### Vorliegender Textauszug:
Facettenreiches Gedenken

geschrieben von Bernd Kant

6. Juli 2025

Erinnerung an den 8./9. Mai – international

Politische Debatten um den 80. Jahrestag der Befreiung gab es nicht nur in der Bundesrepublik, auch in vielen europäischen Ländern und darüber hinaus wurde der Umgang mit diesem historischen Datum zum Ausdruck, welche Perspektive auf die Befreiungsleistung der Anti-Hitler-Koalition das Bild prägte.

Italien feiert die Befreiung schon am 25. April, dem Tag, als Mussolinis Herrschaft endgültig besiegt war. In diesem Jahr torpedierte die faschistische Regierung von Giorgia Meloni das öffentliche Gedenken, indem sie aus Anlass des Todes von Papst Franziskus eine fünftägige Staatstrauer anordnete, die bis zum 26. April reichte, sodass manche Stadt- und Regional-verwaltung geplante Gedenkveranstaltungen absagte. Trotzdem wurde durch vielfältige Aktivitäten von ANPI (Associazione Nazionale Partigiani d’Italia, Nationale Vereinigung der Partisanen Italiens) und anderen deutlich, dass im gesellschaftlichen Bewusstsein der italienischen Linken dieser Tag verankert ist.

### Dateneinträge:
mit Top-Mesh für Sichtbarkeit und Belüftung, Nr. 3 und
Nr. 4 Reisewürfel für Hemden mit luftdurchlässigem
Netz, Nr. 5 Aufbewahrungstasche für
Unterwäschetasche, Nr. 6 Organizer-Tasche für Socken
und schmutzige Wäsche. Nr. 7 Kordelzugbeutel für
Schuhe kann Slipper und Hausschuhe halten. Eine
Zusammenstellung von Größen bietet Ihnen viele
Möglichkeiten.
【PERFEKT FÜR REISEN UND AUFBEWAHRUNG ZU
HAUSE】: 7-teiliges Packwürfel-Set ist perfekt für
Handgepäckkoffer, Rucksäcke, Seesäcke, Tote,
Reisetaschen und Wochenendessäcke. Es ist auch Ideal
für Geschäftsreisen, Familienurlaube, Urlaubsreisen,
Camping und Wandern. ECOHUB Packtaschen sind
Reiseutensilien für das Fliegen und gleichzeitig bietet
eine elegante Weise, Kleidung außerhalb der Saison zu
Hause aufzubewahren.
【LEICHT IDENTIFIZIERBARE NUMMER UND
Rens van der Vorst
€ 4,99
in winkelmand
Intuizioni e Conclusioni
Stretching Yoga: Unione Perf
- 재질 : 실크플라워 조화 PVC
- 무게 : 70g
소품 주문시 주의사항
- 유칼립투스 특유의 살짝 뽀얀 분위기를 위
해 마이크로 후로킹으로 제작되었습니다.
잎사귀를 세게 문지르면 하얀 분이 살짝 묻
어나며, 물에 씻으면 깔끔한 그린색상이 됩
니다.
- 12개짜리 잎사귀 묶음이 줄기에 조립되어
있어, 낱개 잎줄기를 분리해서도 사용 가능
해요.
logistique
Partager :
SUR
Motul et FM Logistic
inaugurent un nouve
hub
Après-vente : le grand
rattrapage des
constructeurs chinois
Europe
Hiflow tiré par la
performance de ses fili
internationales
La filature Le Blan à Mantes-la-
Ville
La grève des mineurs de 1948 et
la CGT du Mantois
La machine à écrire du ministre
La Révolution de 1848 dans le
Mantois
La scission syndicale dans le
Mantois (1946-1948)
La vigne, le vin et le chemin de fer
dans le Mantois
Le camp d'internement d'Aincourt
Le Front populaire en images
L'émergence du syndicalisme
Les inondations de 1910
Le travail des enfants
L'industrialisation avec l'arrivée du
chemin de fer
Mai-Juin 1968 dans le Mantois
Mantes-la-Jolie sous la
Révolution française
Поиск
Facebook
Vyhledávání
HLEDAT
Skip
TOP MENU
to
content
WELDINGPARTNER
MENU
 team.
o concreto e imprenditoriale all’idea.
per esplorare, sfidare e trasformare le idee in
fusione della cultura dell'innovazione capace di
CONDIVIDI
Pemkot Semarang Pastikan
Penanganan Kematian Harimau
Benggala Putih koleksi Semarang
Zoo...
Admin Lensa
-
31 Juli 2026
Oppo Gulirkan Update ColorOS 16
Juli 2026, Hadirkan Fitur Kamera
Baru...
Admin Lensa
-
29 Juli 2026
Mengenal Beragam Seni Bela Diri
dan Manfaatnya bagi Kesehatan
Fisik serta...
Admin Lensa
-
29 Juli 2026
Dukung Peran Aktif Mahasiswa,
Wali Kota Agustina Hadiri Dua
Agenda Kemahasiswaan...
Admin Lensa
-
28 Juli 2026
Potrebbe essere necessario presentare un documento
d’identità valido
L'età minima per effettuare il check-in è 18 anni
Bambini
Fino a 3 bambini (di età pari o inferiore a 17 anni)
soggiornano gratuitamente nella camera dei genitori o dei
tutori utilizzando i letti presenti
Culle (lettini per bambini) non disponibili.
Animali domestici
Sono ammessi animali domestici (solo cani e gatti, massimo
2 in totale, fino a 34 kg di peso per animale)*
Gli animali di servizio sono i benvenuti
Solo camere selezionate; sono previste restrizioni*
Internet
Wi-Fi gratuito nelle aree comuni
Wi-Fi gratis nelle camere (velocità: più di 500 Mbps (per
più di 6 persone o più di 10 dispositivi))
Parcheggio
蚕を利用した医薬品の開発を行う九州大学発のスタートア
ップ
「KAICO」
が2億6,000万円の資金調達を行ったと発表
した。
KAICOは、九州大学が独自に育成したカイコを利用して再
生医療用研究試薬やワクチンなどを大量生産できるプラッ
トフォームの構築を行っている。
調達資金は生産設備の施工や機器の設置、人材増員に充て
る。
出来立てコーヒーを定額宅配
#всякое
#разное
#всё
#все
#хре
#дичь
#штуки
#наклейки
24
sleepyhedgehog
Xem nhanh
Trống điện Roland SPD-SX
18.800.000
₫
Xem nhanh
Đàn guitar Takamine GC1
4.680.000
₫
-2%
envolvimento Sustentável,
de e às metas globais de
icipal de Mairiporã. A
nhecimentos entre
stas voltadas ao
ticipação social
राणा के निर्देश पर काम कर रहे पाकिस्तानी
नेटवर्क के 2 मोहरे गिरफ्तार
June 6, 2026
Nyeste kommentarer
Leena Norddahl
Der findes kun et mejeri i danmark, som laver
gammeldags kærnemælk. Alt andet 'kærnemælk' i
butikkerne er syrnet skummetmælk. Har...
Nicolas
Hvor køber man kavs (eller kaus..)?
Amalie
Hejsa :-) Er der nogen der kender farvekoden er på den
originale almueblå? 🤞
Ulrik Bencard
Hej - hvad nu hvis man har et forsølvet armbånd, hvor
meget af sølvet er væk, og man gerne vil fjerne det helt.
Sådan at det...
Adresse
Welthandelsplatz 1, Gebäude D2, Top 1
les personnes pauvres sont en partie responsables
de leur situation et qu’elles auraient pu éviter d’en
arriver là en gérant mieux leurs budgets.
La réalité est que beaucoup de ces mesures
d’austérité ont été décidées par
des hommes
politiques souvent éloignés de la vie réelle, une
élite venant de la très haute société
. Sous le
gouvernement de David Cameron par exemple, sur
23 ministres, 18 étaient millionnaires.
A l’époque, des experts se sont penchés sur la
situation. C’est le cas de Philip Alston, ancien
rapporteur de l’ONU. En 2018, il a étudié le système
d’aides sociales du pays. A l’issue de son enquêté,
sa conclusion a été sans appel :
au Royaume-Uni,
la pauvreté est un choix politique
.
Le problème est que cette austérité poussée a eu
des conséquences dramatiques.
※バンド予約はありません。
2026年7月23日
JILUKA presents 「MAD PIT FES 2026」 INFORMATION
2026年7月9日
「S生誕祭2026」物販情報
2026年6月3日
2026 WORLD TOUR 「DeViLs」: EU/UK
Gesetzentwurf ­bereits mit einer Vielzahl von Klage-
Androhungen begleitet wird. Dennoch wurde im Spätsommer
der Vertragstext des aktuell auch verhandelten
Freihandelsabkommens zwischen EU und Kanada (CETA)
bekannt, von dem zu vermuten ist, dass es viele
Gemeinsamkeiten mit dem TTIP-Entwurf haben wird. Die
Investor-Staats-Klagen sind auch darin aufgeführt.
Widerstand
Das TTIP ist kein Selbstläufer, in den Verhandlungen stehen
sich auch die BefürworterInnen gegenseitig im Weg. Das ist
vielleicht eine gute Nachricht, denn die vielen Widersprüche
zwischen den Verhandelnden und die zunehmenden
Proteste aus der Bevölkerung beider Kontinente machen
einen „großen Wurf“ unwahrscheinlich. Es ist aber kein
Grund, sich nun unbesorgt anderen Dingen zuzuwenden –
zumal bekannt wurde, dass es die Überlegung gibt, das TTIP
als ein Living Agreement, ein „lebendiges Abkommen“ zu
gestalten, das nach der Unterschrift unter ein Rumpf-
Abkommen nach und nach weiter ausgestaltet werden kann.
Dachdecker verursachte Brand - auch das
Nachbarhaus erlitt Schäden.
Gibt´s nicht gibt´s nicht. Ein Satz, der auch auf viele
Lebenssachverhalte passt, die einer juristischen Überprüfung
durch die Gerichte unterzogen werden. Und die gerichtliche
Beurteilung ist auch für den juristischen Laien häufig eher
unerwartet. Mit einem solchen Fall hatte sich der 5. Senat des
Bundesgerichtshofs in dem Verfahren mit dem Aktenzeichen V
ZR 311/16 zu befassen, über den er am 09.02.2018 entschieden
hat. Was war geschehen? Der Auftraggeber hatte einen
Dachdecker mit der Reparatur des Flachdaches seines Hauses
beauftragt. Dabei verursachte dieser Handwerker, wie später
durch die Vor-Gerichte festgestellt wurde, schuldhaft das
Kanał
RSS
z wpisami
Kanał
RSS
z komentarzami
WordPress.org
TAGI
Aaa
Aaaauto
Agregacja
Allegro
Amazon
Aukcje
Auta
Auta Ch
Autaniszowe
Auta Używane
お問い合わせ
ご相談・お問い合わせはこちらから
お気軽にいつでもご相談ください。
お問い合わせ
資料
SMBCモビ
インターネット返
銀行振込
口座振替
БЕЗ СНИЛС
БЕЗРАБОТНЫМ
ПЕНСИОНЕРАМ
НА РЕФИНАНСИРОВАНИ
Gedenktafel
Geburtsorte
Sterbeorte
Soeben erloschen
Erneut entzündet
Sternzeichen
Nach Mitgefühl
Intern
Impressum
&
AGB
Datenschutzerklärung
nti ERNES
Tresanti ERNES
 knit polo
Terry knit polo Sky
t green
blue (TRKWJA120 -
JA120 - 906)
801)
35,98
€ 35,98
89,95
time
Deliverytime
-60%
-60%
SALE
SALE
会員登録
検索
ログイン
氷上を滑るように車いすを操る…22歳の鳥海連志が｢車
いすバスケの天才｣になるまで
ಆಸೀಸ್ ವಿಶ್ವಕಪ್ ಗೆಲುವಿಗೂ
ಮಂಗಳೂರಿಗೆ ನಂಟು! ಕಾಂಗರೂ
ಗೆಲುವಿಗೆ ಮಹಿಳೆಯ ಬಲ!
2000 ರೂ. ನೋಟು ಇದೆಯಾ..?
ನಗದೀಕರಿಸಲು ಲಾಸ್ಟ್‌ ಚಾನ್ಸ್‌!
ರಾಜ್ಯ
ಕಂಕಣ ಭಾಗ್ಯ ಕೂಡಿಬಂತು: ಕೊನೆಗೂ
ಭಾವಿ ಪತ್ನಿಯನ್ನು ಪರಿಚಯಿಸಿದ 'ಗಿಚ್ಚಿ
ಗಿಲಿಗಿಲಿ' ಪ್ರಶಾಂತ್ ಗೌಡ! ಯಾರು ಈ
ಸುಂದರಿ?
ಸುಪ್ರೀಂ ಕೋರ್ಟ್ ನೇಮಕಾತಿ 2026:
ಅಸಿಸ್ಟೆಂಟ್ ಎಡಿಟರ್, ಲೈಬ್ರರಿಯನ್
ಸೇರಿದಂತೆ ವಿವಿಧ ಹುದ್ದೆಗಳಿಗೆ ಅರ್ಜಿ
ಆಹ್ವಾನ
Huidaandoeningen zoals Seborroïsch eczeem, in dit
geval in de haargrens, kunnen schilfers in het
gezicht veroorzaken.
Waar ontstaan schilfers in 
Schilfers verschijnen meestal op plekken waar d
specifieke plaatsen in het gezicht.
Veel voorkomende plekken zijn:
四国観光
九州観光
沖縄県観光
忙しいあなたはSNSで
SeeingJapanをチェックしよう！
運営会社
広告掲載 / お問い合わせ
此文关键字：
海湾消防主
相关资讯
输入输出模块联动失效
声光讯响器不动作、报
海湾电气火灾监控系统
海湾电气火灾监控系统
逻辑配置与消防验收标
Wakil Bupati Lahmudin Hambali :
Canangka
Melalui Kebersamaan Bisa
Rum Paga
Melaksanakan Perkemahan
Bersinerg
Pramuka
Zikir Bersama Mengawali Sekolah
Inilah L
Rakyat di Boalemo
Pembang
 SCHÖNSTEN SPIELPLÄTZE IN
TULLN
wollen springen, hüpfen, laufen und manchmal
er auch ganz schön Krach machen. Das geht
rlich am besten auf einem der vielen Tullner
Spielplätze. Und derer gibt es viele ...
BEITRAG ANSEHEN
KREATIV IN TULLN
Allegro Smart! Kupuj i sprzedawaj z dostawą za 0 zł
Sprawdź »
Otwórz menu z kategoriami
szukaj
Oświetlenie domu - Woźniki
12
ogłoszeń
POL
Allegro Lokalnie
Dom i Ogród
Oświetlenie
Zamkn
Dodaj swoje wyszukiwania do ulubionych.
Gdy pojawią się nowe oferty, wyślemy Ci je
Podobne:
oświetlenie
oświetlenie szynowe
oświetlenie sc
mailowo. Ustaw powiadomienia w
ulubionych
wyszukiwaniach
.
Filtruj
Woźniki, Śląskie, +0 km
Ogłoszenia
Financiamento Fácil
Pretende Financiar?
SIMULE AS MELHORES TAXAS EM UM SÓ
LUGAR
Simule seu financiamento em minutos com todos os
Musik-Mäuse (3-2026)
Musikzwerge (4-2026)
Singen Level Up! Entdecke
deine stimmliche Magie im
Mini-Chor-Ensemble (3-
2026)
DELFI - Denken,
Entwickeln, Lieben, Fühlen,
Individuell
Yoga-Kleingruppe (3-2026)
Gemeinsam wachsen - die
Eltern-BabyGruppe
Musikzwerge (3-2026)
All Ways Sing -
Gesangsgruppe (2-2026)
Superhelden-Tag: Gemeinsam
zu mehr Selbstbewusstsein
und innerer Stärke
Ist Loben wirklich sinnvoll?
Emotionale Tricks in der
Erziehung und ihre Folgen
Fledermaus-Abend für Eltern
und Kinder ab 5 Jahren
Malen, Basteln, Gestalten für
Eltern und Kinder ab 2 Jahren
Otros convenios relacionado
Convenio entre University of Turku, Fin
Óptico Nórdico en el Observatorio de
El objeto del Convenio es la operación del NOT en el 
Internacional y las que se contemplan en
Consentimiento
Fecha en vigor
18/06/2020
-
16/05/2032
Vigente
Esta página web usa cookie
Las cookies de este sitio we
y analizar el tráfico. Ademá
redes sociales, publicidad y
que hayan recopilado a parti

### Aufgabenstellung:
Führen Sie den Text über das internationale Gedenken zum 80. Jahrestag der Befreiung im Anschluss an seinen letzten Satz weiter.

### Schriftliche Antwort:
Auch in Frankreich wurde der 8. Mai als politischer Feiertag begangen, obwohl der wichtigere Tag für das französische Gedenken sicherlich der 25. August 1944 ist, an dem Paris von den vereinten Kräften der Résistance und der französischen Armee befreit werden konnte. In Strasbourg erinnerte das Europäische Parlament nicht an die Befreiung, sondern nur an das Ende des Zweiten Weltkrieges. Man lud zu dieser Feierstunde drei Veteranen ein, einen aus den USA, einen aus Großbritannien und einen aus Frankreich, so als habe es keinen militärischen Anteil der Roten Armee an der Befreiung gegeben. Solche Umwidmung der Erinnerung folgt der skandalösen Resolution vom September 2019, mit der die Mehrheit des EU-Parlaments als Geschichtsbild festlegte, der 23. August 1939, der Tag der Unterzeichnung des deutsch-sowjetischen Nichtangriffsvertrags, sei die Vorbereitung des Zweiten Weltkrieges und der 8. Mai 1945 sei keine Befreiung für die osteuropäischen Staaten gewesen, denn diese seien von einer Diktatur in eine andere übergegangen. Und die baltischen Republiken ernennen – basierend auf solchem Geschichtsnarrativ – SS-Kollaborateure zu »Helden der nationalen Befreiung«.

Anders dagegen im früheren Jugoslawien. Auch wenn die Befreiung der Balkanregion vor dem 8. Mai erfolgte und jede heutige Republik ihren Anspruch darauf erhebt, die Hauptlast getragen zu haben, trafen sich die antifaschistischen Verbände des früheren Jugoslawien am 10. Mai 2025 gemeinsam in Tuzla, um den Tag des Sieges zu feiern. Auch die FIR war mit ihrem Präsidenten bei dieser gesellschaftlichen Zeremonie vertreten.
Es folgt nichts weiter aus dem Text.